BFD* species delimitation using SNPs indicated clear support for splitting northern and southern S. hesperis into distinct species (Fig. 3a). Both Structure and TESS failed to recover any substructure in northern S. hesperis despite broad geographic sampling, and TreeMix and f 3 analyses indicated probable gene flow between northern S. hesperis, southern S. hesperis, and S. zerene, particularly in or near the central population of southernS. hesperis (Fig. 2, Table S2). This is also the approximate boundary between the sampled northern and southern S. hesperislineages, so it is possible that northern S. hesperis expanded poleward from this geographic region into newly available habitat following the last glacial retreat, and that these lineages may have initially continued to exchange genes with each other and S. zerene . If this hypothesis is accurate, then the lack of recovered population structure in northern S. hesperis may be partly reflective of this recent range expansion, as well as due to few barriers to dispersal and gene flow in the relatively homogenous prairie/open forest habitat of northern S. hesperis compared to the more disjunct habitat of southern S. hesperis in the southern Rocky Mountains. The haplotype sharing between S. zerene and northern and southern S. hesperis further suggests that introgression between these species occurred prior to this range expansion, and emphasizes that COI is only partially informative for clarifying species boundaries in this complex. ENMs similarly suggest that ecologically-based divergent selection is likely a principal process underlying divergence and reinforcement of the northern and southern lineages, even in the absence of barriers to dispersal.

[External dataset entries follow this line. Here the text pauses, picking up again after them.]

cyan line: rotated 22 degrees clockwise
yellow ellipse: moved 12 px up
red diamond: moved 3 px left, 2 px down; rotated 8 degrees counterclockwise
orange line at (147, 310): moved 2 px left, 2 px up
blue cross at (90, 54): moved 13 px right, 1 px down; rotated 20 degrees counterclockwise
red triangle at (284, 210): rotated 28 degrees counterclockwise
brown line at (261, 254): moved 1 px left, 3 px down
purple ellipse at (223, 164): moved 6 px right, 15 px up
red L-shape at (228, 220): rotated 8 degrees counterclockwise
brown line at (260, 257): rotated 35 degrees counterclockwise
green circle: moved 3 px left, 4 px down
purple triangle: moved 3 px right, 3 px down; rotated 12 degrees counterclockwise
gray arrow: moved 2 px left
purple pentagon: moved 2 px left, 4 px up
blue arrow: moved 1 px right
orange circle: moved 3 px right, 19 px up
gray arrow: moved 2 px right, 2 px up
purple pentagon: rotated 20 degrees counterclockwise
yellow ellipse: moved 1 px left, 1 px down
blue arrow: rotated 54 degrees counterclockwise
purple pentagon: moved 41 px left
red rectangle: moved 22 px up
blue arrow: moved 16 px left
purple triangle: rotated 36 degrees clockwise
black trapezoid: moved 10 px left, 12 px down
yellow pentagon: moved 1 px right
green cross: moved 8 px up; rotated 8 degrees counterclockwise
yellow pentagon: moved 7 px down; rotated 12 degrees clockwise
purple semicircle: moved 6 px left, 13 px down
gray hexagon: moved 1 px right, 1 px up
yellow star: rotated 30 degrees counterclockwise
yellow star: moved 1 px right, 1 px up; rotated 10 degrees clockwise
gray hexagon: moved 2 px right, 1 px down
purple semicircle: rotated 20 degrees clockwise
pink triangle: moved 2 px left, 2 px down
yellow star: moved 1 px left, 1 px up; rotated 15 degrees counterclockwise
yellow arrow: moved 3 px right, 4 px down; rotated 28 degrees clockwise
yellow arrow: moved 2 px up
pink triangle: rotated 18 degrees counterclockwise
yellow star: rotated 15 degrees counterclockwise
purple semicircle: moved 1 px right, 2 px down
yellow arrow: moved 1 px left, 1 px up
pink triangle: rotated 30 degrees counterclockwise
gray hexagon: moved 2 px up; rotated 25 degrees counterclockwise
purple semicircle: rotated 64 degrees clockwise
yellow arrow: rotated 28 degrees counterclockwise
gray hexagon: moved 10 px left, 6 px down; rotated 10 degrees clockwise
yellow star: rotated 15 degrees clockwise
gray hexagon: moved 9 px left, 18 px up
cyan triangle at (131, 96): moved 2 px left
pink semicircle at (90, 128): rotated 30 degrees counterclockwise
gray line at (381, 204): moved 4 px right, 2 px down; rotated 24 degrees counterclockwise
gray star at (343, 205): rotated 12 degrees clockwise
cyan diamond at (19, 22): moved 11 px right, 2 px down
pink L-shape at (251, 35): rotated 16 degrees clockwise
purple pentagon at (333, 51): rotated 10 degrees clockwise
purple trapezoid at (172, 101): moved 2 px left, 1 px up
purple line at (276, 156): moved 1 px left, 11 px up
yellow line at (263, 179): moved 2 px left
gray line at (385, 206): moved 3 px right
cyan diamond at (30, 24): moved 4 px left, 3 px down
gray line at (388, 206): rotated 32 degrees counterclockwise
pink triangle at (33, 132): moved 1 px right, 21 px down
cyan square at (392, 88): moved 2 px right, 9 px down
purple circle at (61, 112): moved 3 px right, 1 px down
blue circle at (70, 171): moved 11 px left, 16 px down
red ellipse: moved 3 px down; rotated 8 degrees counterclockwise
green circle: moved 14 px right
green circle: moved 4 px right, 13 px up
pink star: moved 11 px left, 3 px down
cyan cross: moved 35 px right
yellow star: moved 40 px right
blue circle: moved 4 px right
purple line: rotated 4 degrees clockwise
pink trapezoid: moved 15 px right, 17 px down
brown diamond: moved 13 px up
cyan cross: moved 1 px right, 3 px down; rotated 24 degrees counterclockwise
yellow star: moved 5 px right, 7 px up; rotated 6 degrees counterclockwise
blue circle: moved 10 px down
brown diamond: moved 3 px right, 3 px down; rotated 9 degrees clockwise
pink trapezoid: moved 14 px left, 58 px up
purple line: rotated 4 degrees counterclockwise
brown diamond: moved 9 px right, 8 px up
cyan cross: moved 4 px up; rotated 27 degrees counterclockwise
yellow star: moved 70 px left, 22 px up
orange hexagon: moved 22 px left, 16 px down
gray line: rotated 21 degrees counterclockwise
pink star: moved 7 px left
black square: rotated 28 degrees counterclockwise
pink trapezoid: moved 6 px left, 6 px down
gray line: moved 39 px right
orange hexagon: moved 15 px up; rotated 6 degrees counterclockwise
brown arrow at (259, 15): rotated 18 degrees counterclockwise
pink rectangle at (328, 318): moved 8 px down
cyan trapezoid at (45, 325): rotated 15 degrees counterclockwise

Taxonomic revision to S. hesperis
Our results unambiguously support recent evolutionary and ecological divergences between northern and southern lineages of S. hesperis , but also indicate that these lineages currently exist as distinct entities shaped by interactions with other species and the environment that nonetheless maintain their genomic integrity. We therefore recommend that the two lineages should be recognized as distinct species. Following taxonomic priority (Pelham 2019), the northern lineage should continue to be referred to as S. hesperis , and the oldest southern subspecies name sampled in this study, S. h. nausicaa , should be elevated to species level,S. nausicaa , to represent the entire southern lineage. This taxonomic revision remains a hypothesis that requires further sampling and genomic assessment, particularly in California and the Great Basin, where lineages that diverged before the Pleistocene may persist. We also detected introgression between S. zerene and S. hesperis/S. nausicaa that may be a source of nuclear gene tree-species tree discordance. This should be pursued due to the conservation status of several S. zerene subspecies.